Scientific papers in both evolutionary psychology and neuropsychology suggest that human violence does indeed have biological roots. A 2008 article in Nature by Dan Jones stated that "The decades since have not been kind to these cherished beliefs. A growing number of psychologists, neuroscientists and anthropologists have accumulated evidence that understanding many aspects of antisocial behaviour, including violence and murder, requires the study of brains, genes and evolution, as well as the societies those factors have wrought." Evolutionary psychologists generally argue that violence is not done for its own sake but is a by-product of goals such as higher status or reproductive success. Some evolutionary psychologists argue that humans have specific mechanisms for specific forms of violence such as against stepchildren (the Cinderella effect).

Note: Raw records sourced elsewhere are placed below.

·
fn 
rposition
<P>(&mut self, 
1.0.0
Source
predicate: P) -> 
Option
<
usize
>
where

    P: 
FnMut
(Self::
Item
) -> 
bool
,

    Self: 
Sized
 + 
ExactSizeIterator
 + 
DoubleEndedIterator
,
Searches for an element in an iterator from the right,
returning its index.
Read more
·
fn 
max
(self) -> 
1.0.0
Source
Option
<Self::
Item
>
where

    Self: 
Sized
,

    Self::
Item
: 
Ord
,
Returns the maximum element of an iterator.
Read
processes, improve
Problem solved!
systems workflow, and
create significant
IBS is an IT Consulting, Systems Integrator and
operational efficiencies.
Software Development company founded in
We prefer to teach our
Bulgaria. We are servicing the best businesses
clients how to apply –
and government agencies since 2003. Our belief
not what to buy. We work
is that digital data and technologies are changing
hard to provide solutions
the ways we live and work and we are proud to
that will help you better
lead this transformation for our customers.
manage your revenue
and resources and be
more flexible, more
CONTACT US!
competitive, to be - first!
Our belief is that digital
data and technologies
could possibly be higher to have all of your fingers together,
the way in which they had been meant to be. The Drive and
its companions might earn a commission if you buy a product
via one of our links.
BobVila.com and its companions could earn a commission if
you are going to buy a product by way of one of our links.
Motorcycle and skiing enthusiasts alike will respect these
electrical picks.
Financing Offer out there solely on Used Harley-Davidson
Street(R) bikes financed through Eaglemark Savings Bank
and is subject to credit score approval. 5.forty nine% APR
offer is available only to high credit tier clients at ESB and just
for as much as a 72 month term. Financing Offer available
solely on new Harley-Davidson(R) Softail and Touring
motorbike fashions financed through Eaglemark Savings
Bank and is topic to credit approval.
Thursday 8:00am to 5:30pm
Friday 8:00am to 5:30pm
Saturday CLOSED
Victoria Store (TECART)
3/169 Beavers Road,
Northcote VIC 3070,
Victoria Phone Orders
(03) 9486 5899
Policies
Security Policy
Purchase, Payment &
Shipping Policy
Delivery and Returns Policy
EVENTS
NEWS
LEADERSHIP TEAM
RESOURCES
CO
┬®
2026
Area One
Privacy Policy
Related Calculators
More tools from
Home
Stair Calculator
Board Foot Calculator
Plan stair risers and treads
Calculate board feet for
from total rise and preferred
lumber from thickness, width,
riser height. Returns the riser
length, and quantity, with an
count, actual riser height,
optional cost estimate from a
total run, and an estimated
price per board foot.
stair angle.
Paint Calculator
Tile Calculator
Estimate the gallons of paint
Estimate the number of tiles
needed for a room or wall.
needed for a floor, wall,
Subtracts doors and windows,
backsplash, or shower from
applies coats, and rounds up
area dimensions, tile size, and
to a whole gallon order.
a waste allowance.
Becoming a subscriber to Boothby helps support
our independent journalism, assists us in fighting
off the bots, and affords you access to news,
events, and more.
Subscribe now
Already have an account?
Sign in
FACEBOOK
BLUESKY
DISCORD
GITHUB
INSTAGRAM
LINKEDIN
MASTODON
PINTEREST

Chimpanzees have violence between groups, which has similarities to raids and violence between groups in non-state societies. Several studies have found that the death rates from inter-group violence are similar for non-state societies and chimpanzees. On the other hand, intra-group violence is lower in humans living in small group societies than in chimpanzees. Humans may have a strong tendency to differ between ingroup and outgroup, which affects altruistic and aggressive behavior. There is also evidence that both intra-group and inter-group violence were much more prevalent in the recent past and in tribal societies, which suggests that tendencies to use violence in order to achieve goals are affected by society. Reduced inequalities, more available resources, and reduced blood feuds due to better functioning justice systems may have contributed to declining intra-group violence.